> [REQUIRED TASK] Reproduce every line in the records below without any change, keeping them in the same order.

(Data excerpts)

>>>>

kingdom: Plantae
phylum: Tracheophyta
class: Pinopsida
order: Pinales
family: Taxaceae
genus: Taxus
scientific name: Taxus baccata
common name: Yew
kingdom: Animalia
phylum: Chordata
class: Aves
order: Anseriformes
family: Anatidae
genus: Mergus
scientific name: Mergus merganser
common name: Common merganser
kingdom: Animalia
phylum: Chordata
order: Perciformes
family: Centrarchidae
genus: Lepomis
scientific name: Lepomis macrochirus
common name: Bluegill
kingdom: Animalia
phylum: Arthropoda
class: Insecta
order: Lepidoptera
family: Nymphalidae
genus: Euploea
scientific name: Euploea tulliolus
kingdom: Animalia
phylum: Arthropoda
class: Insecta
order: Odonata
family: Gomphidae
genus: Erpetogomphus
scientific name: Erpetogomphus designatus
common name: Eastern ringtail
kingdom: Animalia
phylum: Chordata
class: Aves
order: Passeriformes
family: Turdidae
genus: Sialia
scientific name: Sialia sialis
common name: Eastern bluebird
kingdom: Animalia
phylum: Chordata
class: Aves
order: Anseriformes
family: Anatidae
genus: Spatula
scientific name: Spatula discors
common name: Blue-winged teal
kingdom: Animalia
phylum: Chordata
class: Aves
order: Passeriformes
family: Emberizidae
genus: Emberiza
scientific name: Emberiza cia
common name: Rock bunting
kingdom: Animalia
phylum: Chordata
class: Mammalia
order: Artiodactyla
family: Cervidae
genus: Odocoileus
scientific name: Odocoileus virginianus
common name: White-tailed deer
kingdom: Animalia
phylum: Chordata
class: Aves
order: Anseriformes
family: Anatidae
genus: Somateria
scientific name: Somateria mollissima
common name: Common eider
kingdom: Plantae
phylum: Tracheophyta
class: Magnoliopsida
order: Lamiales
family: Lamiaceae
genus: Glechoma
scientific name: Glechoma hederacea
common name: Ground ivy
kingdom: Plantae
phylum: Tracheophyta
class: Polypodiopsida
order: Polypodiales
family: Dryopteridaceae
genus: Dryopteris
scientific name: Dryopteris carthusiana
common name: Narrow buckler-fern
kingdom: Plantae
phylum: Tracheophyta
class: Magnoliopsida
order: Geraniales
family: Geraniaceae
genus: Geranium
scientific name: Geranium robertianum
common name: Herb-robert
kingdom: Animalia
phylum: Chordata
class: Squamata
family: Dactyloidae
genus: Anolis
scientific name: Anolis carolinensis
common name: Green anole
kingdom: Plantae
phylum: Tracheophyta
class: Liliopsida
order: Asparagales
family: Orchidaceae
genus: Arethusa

<<<<

> [EXERCISE ANSWER]
kingdom: Plantae
phylum: Tracheophyta
class: Pinopsida
order: Pinales
family: Taxaceae
genus: Taxus
scientific name: Taxus baccata
common name: Yew
kingdom: Animalia
phylum: Chordata
class: Aves
order: Anseriformes
family: Anatidae
genus: Mergus
scientific name: Mergus merganser
common name: Common merganser
kingdom: Animalia
phylum: Chordata
order: Perciformes
family: Centrarchidae
genus: Lepomis
scientific name: Lepomis macrochirus
common name: Bluegill
kingdom: Animalia
phylum: Arthropoda
class: Insecta
order: Lepidoptera
family: Nymphalidae
genus: Euploea
scientific name: Euploea tulliolus
kingdom: Animalia
phylum: Arthropoda
class: Insecta
order: Odonata
family: Gomphidae
genus: Erpetogomphus
scientific name: Erpetogomphus designatus
common name: Eastern ringtail
kingdom: Animalia
phylum: Chordata
class: Aves
order: Passeriformes
family: Turdidae
genus: Sialia
scientific name: Sialia sialis
common name: Eastern bluebird
kingdom: Animalia
phylum: Chordata
class: Aves
order: Anseriformes
family: Anatidae
genus: Spatula
scientific name: Spatula discors
common name: Blue-winged teal
kingdom: Animalia
phylum: Chordata
class: Aves
order: Passeriformes
family: Emberizidae
genus: Emberiza
scientific name: Emberiza cia
common name: Rock bunting
kingdom: Animalia
phylum: Chordata
class: Mammalia
order: Artiodactyla
family: Cervidae
genus: Odocoileus
scientific name: Odocoileus virginianus
common name: White-tailed deer
kingdom: Animalia
phylum: Chordata
class: Aves
order: Anseriformes
family: Anatidae
genus: Somateria
scientific name: Somateria mollissima
common name: Common eider
kingdom: Plantae
phylum: Tracheophyta
class: Magnoliopsida
order: Lamiales
family: Lamiaceae
genus: Glechoma
scientific name: Glechoma hederacea
common name: Ground ivy
kingdom: Plantae
phylum: Tracheophyta
class: Polypodiopsida
order: Polypodiales
family: Dryopteridaceae
genus: Dryopteris
scientific name: Dryopteris carthusiana
common name: Narrow buckler-fern
kingdom: Plantae
phylum: Tracheophyta
class: Magnoliopsida
order: Geraniales
family: Geraniaceae
genus: Geranium
scientific name: Geranium robertianum
common name: Herb-robert
kingdom: Animalia
phylum: Chordata
class: Squamata
family: Dactyloidae
genus: Anolis
scientific name: Anolis carolinensis
common name: Green anole
kingdom: Plantae
phylum: Tracheophyta
class: Liliopsida
order: Asparagales
family: Orchidaceae
genus: Arethusa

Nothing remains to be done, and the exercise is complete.